[DATA TO USE — start]
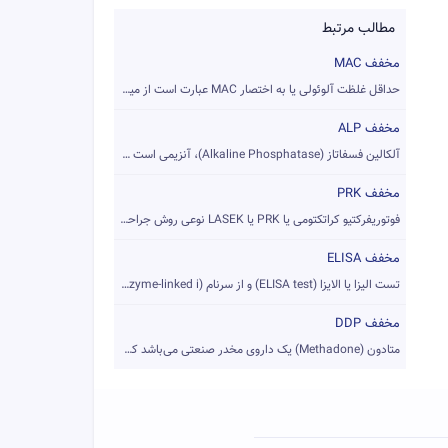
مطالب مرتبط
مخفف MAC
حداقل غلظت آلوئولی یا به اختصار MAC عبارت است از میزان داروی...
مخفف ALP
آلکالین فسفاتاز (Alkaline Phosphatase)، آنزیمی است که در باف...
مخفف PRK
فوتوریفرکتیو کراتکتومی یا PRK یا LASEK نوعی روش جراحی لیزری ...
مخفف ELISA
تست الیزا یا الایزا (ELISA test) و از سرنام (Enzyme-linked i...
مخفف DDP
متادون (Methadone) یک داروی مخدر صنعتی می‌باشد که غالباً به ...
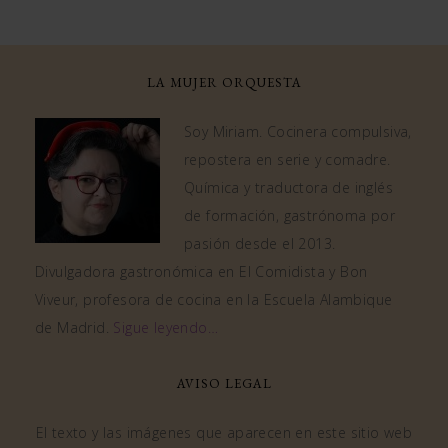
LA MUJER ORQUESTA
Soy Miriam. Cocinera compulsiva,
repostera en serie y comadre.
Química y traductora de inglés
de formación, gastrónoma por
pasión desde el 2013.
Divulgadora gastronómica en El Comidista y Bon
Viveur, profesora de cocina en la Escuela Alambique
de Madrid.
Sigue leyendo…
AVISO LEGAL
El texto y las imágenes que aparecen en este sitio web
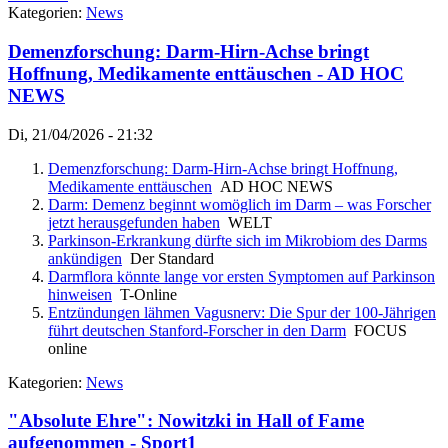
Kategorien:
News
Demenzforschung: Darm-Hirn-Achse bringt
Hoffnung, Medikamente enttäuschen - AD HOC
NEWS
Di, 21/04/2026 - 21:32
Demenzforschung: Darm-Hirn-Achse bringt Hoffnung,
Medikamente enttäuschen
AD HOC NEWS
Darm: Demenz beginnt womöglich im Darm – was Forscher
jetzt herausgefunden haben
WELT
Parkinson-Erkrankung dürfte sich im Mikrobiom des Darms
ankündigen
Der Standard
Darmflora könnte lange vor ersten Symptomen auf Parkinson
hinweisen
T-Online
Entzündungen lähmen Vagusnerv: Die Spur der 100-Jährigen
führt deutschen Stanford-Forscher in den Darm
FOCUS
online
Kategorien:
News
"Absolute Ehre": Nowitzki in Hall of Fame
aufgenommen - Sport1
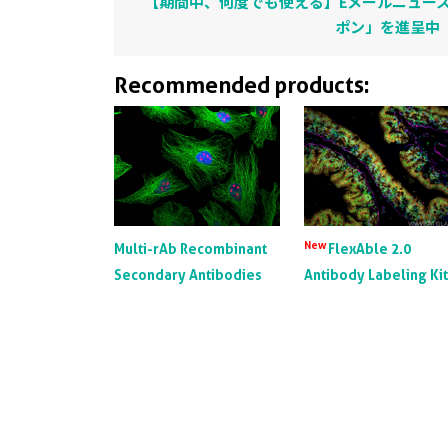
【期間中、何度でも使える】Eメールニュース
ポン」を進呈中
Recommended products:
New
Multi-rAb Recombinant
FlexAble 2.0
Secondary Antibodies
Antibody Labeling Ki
[DATA TO USE — finish]
[DATA TO USE — start]
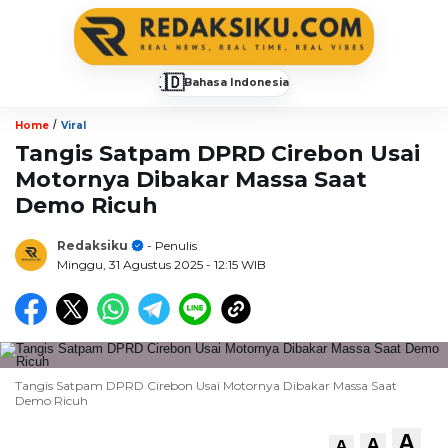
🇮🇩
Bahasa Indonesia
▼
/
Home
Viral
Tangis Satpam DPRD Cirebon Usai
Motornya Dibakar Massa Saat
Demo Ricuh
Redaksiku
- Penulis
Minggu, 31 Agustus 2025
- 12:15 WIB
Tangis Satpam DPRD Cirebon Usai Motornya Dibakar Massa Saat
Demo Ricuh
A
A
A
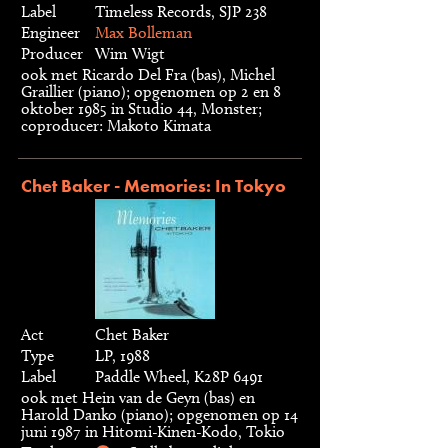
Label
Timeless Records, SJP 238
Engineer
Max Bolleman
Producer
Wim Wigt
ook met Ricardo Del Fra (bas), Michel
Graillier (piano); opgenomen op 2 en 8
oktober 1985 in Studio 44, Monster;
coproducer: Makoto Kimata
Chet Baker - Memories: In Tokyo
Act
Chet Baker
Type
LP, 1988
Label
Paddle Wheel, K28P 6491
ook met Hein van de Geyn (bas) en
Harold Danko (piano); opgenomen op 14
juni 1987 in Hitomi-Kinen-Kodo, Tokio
[DATA TO USE — finish]
*TASK ITEM:* Where a line of the entries contains the word "Chet", copy that line.

*OUTPUT OF THE TASK:*
Chet Baker - Memories: In Tokyo
Chet Baker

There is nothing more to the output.